New Greenland melting record – thawing across 97 percent ice sheet surface

First there was ‘unprecedented melting’ in 2005, then came the new Greenland melting record of 2010 – again to be broken this year, during the hot July of 2012, NASA images show.

Greenland ice surface melting record 2012
Image shows extreme melting event on July 12 2012. Light pink is ice sheet area ‘where at least one satellite’ witnessed evidence of thawing, dark pink where multiple satellites spotted ice melting. Credit: Nicolo E. DiGirolamo, SSAI/NASA GSFC, and Jesse Allen, NASA Earth Observatory.

Never before in the 30-year satellite record has such extensive ice sheet melting been witnessed from space. On average no more than half of the ice sheet surface used to experience surface thawing at the peak of the boreal summer.

This extreme melt event coincided with an unusually strong ridge of warm air, or a heat dome, over Greenland, NASA states.

The ridge was one of a series that has dominated Greenland’s weather since the end of May. “Each successive ridge has been stronger than the previous one,” said Thomas Mote, a climatologist at the University of Georgia.

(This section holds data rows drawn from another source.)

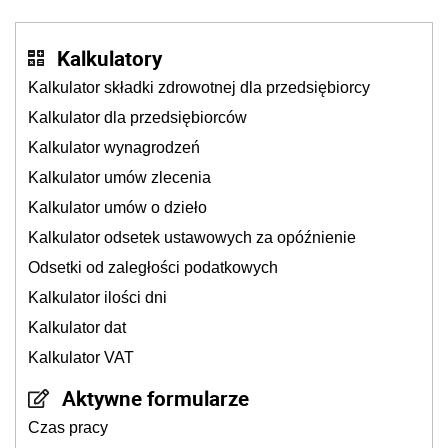
stosunku pracy
Kalkulatory
Kalkulator składki zdrowotnej dla przedsiębiorcy
Kalkulator dla przedsiębiorców
Kalkulator wynagrodzeń
Kalkulator umów zlecenia
Kalkulator umów o dzieło
Kalkulator odsetek ustawowych za opóźnienie
Odsetki od zaległości podatkowych
Kalkulator ilości dni
Kalkulator dat
Kalkulator VAT
Aktywne formularze
Czas pracy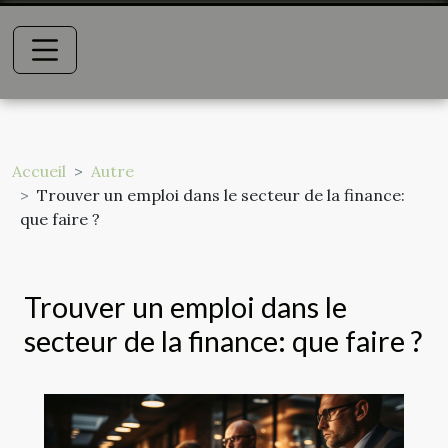
Accueil
Autre
Trouver un emploi dans le secteur de la finance:
que faire ?
Trouver un emploi dans le
secteur de la finance: que faire ?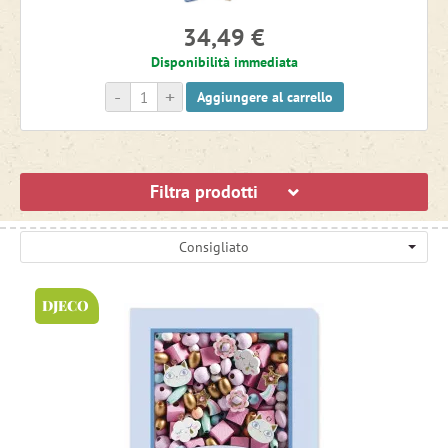
34,49 €
Disponibilità immediata
-
+
Aggiungere al carrello
Filtra prodotti
Consigliato
DJECO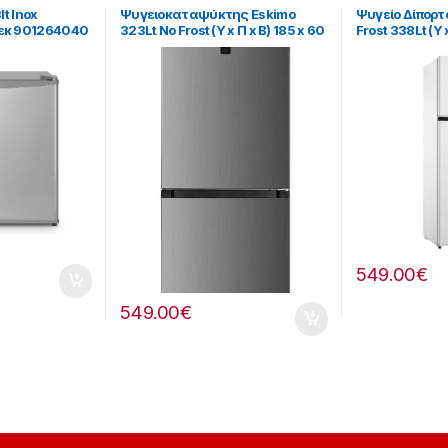
lt Inox
Ψυγειοκαταψύκτης Eskimo
Ψυγείο Δίπορτο
εκ 901264040
323Lt No Frost (Υ x Π x B) 185 x 60
Frost 338Lt (Υ x
x 68,5cm [901182086]
59,5 x 69,5 [9
549.00
€
549.00
€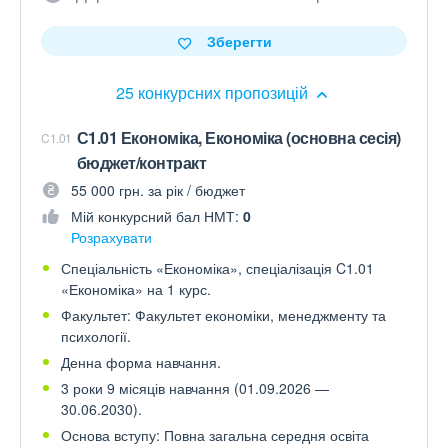
Зберегти
25 конкурсних пропозицій
С1.01 Економіка, Економіка (основна сесія)
C1.01
бюджет/контракт
55 000 грн. за рік / бюджет
Мій конкурсний бал НМТ:
0
Розрахувати
Спеціальність «Економіка», спеціалізація C1.01
«Економіка» на 1 курс.
Факультет: Факультет економіки, менеджменту та
психології.
Денна форма навчання.
3 роки 9 місяців навчання (01.09.2026 —
30.06.2030).
Основа вступу: Повна загальна середня освіта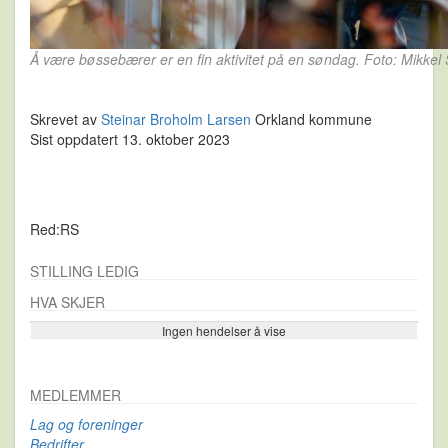
Å være bøssebærer er en fin aktivitet på en søndag. Foto: Mikke
Skrevet av
Steinar Broholm Larsen
Orkland kommune
Sist oppdatert 13. oktober 2023
Red:RS
STILLING LEDIG
HVA SKJER
Ingen hendelser å vise
Se flere…
MEDLEMMER
Lag og foreninger
Bedrifter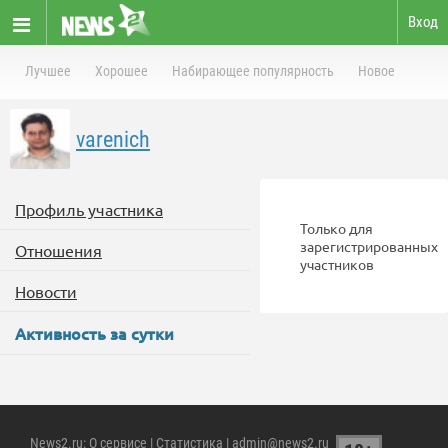
Вход
Лучшее
Хорошее
Набирающее популярность
Новое
varenich
Профиль участника
Только для
зарегистрированных
Отношения
участников
Новости
Активность за сутки
News2.ru
:
О сервисе
|
Статистика
| admin@news2.ru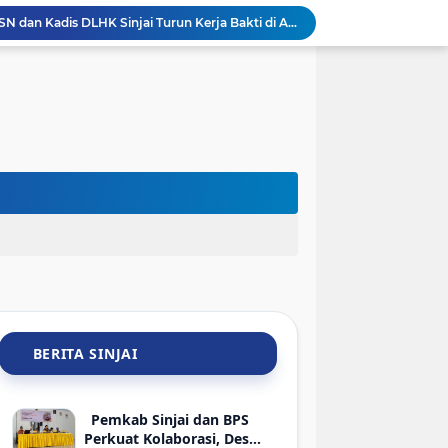
Sambut HUT Ke-81 RI, ASN dan Kadis DLHK Sinjai Turun Kerja Bakti di Alun-Alun
Sambut HUT ke-81 RI, PTMSI dan Dinkes Sinjai Gelar Turnamen Tenis Meja Berhadiah Bibit Atlet
jai Lelang 29 HP Rampasan Kasus Narkoba-Judi
Hadir di Rakerkornas APINDO 2026, Bupati Sinjai Tawarkan Peluang Investasi Perikanan-UMKM
Sambut HLM TP2DD, BI Sulsel dan Pemkab Sinjai Mantapkan Strategi Digitalisasi Transaksi
BRI Gelar Apresiasi Khusus Nasabah Pensiunan Untuk Tingkatkan Loyalitas dan Pengalaman Layanan
Keren! Pelajar SMP Asal Sinjai Bakal Jadi Pembicara di Kantor Google Indonesia
Meriahkan HUT ke-81 RI, Wabup Sinjai Buka Turnamen Mini Soccer Bahari Lappa Cup 2026
Keren! Tim SAR Dit Samapta Polda Sulsel Raih Penghargaan Basarnas Usai Misi ATR 42-500 di Bulu Saraung
Pemkab Sinjai Salurkan Bantuan ATENSI Kemensos untuk 36 Penyandang Disabilitas
BERITA SINJAI
Pemkab Sinjai dan BPS
Perkuat Kolaborasi, Desa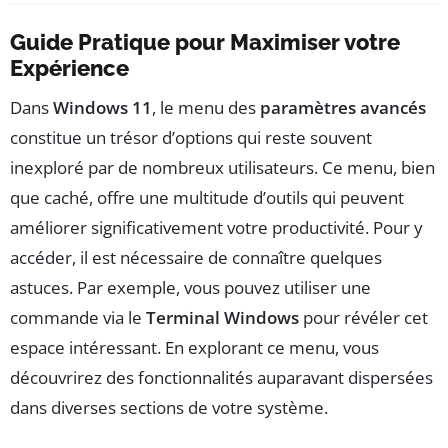
Guide Pratique pour Maximiser votre
Expérience
Dans
Windows 11
, le menu des
paramètres avancés
constitue un trésor d’options qui reste souvent
inexploré par de nombreux utilisateurs. Ce menu, bien
que caché, offre une multitude d’outils qui peuvent
améliorer significativement votre productivité. Pour y
accéder, il est nécessaire de connaître quelques
astuces. Par exemple, vous pouvez utiliser une
commande via le
Terminal Windows
pour révéler cet
espace intéressant. En explorant ce menu, vous
découvrirez des fonctionnalités auparavant dispersées
dans diverses sections de votre système.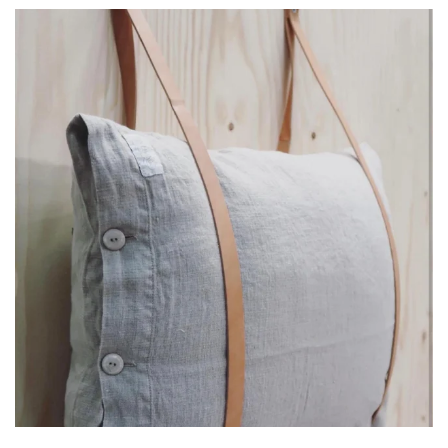
linliving
Jul 8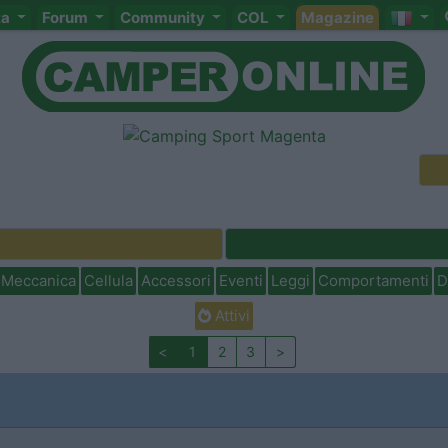
ta
Forum
Community
COL
Magazine
Meccanica
Cellula
Accessori
Eventi
Leggi
Comportamenti
D
Attivi
<
1
2
3
>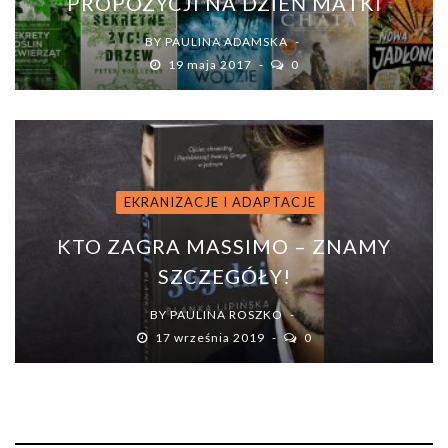
PROPOZYCJI NA DZIEŃ MATKI
BY
PAULINA ADAMSKA
19 maja 2017
0
EKRANIZACJE I ADAPTACJE
KTO ZAGRA MASSIMO – ZNAMY
SZCZEGÓŁY!
BY
PAULINA ROSZKO
17 września 2019
0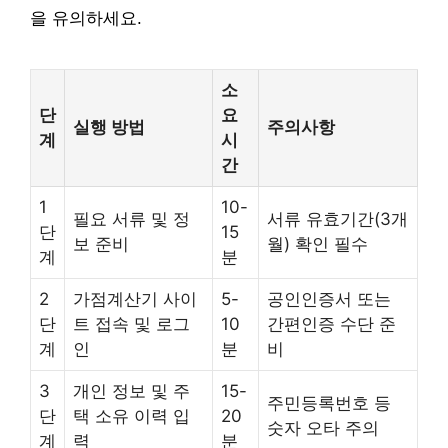
을 유의하세요.
소
단
요
실행 방법
주의사항
계
시
간
1
10-
필요 서류 및 정
서류 유효기간(3개
단
15
보 준비
월) 확인 필수
계
분
2
가점계산기 사이
5-
공인인증서 또는
단
트 접속 및 로그
10
간편인증 수단 준
계
인
분
비
3
개인 정보 및 주
15-
주민등록번호 등
단
택 소유 이력 입
20
숫자 오타 주의
계
력
분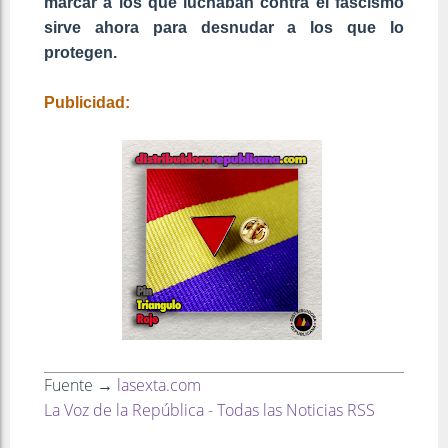
marcar a los que luchaban contra el fascismo
sirve ahora para desnudar a los que lo
protegen.
Publicidad:
Fuente →
lasexta.com
La Voz de la República - Todas las Noticias RSS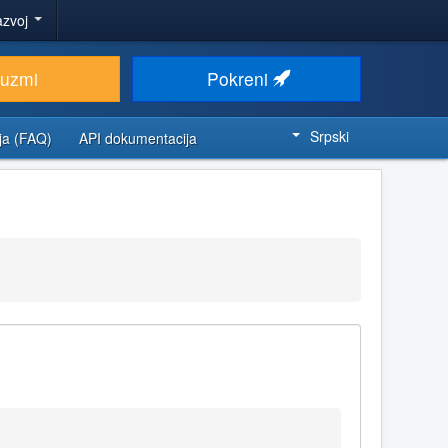
azvoj
euzmi
Pokreni
Srpski
ja (FAQ)
API dokumentacija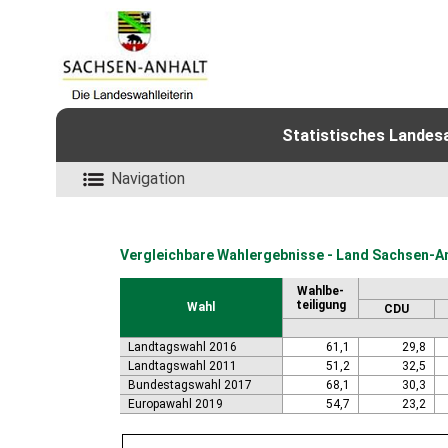
Statistisches Landes
Navigation
Vergleichbare Wahlergebnisse - Land Sachsen-A
Wahlbe-
teiligung
Wahl
CDU
Landtagswahl 2016
61,1
29,8
Landtagswahl 2011
51,2
32,5
Bundestagswahl 2017
68,1
30,3
Europawahl 2019
54,7
23,2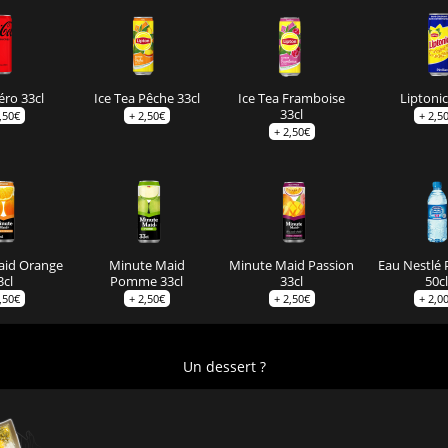
éro 33cl
Ice Tea Pêche 33cl
Ice Tea Framboise
Liptonic
33cl
,50
€
+
2,50
€
+
2,5
+
2,50
€
aid Orange
Minute Maid
Minute Maid Passion
Eau Nestlé 
3cl
Pomme 33cl
33cl
50cl
,50
€
+
2,50
€
+
2,50
€
+
2,0
Un dessert ?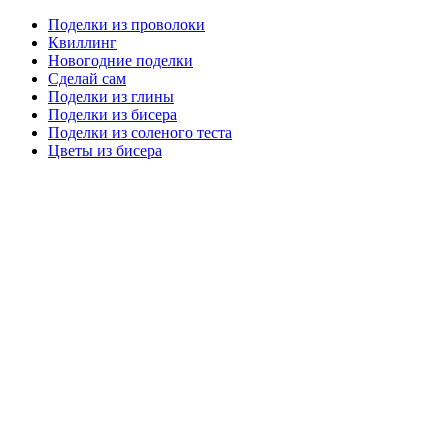
Поделки из проволоки
Квиллинг
Новогодние поделки
Сделай сам
Поделки из глины
Поделки из бисера
Поделки из соленого теста
Цветы из бисера
Сайт для родителей и детей
Главная
О проекте
Раскраски
Форум
Мой мир
Одноклассники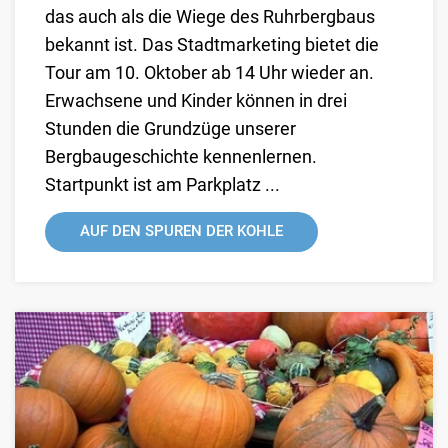
das auch als die Wiege des Ruhrbergbaus
bekannt ist. Das Stadtmarketing bietet die
Tour am 10. Oktober ab 14 Uhr wieder an.
Erwachsene und Kinder können in drei
Stunden die Grundzüge unserer
Bergbaugeschichte kennenlernen.
Startpunkt ist am Parkplatz ...
AUF DEN SPUREN DER KOHLE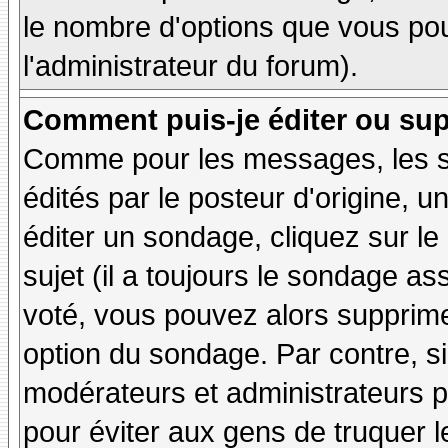
le nombre d'options que vous pourr
l'administrateur du forum).
Comment puis-je éditer ou su
Comme pour les messages, les 
édités par le posteur d'origine, 
éditer un sondage, cliquez sur l
sujet (il a toujours le sondage as
voté, vous pouvez alors supprime
option du sondage. Par contre, si
modérateurs et administrateurs po
pour éviter aux gens de truquer 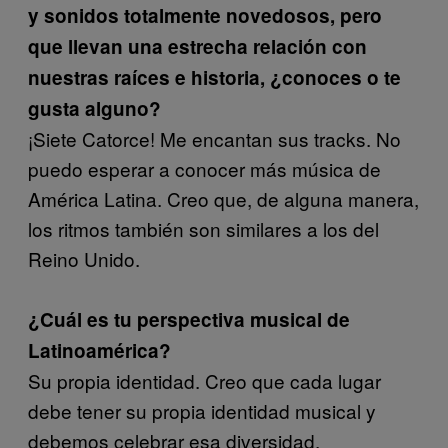
y sonidos totalmente novedosos, pero
que llevan una estrecha relación con
nuestras raíces e historia, ¿conoces o te
gusta alguno?
¡Siete Catorce! Me encantan sus tracks. No
puedo esperar a conocer más música de
América Latina. Creo que, de alguna manera,
los ritmos también son similares a los del
Reino Unido.
¿Cuál es tu perspectiva musical de
Latinoamérica?
Su propia identidad. Creo que cada lugar
debe tener su propia identidad musical y
debemos celebrar esa diversidad.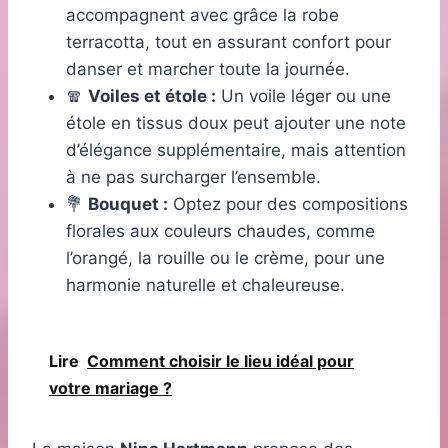
accompagnent avec grâce la robe
terracotta, tout en assurant confort pour
danser et marcher toute la journée.
🧣
Voiles et étole :
Un voile léger ou une
étole en tissus doux peut ajouter une note
d’élégance supplémentaire, mais attention
à ne pas surcharger l’ensemble.
💐
Bouquet :
Optez pour des compositions
florales aux couleurs chaudes, comme
l’orangé, la rouille ou le crème, pour une
harmonie naturelle et chaleureuse.
Lire
Comment choisir le lieu idéal pour
votre mariage ?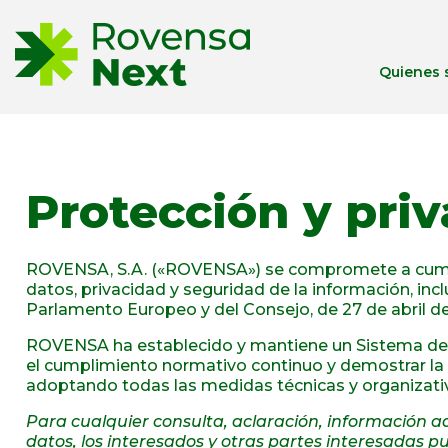
Quienes
Protección y pri
ROVENSA, S.A. («ROVENSA») se compromete a cumplir
datos, privacidad y seguridad de la información, in
Parlamento Europeo y del Consejo, de 27 de abril d
ROVENSA ha establecido y mantiene un Sistema de P
el cumplimiento normativo continuo y demostrar la r
adoptando todas las medidas técnicas y organizativ
Para cualquier consulta, aclaración, información ad
datos, los interesados y otras partes interesadas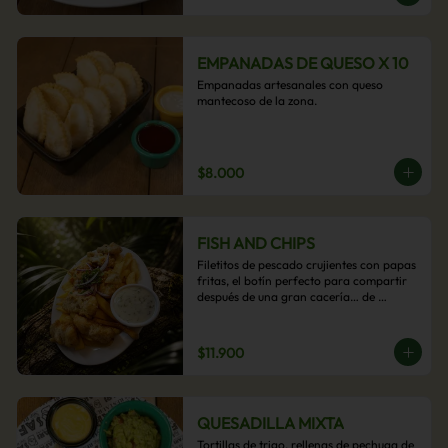
EMPANADAS DE QUESO X 10
Empanadas artesanales con queso 
mantecoso de la zona.
$8.000
FISH AND CHIPS
Filetitos de pescado crujientes con papas 
fritas, el botín perfecto para compartir 
después de una gran cacería… de 
antojos.
$11.900
QUESADILLA MIXTA
Tortillas de trigo, rellenas de pechuga de 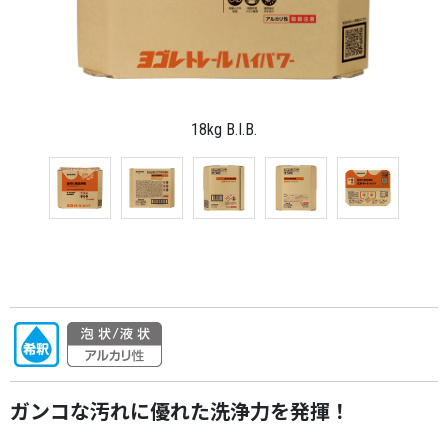
18kg B.I.B.
ガンコな汚れに優れた洗浄力を発揮！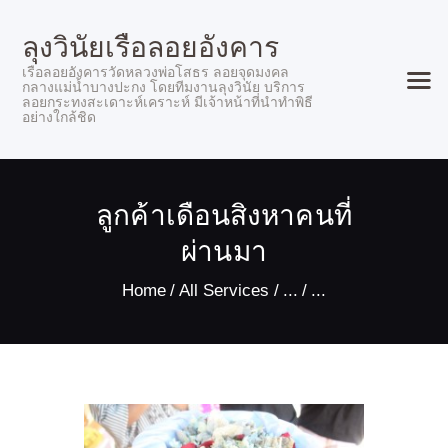
ลุงวินัยเรือลอยอังคาร
เรือลอยอังคารวัดหลวงพ่อโสธร ลอยจุดมงคล
กลางแม่น้ำบางปะกง โดยทีมงานลุงวินัย บริการ
ลอยกระทงสะเดาะห์เคราะห์ มีเจ้าหน้าที่นำทำพิธี
อย่างใกล้ชิด
หน้าแรก
ลูกค้าเดือนสิงหาคนที่
ลูกค้าของเรา
ผ่านมา
อัตราค่าบริการ
ช่องทางติดต่อจองเรือ
Home
All Services
...
...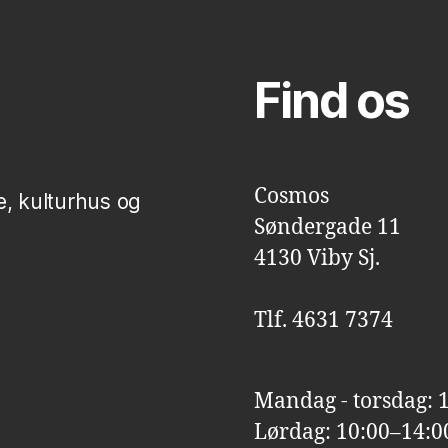
Find os
Cosmos
e, kulturhus og
Søndergade 11
4130 Viby Sj.
Tlf. 4631 7374
Mandag - torsdag: 
Lørdag: 10:00–14:0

This latest heat dome started to move over Greenland on July 8, and then parked itself over the ice sheet about three days later. In that period ice sheet surface melting increased from 40 to 97 percent. By July 16, the ridge of warm air had begun to dissipate.

Although the surface of the Greenland ice sheet can react rapidly to day-to-day weather changes, the melting of the volume of ice below is actually an inert process – driven by climatic changes instead of single meteorological events. But here the news is even worse than any hot summer can be. In fact, the Greenland ice sheet is already gone – we learned from a Nature Climate Change publication last spring.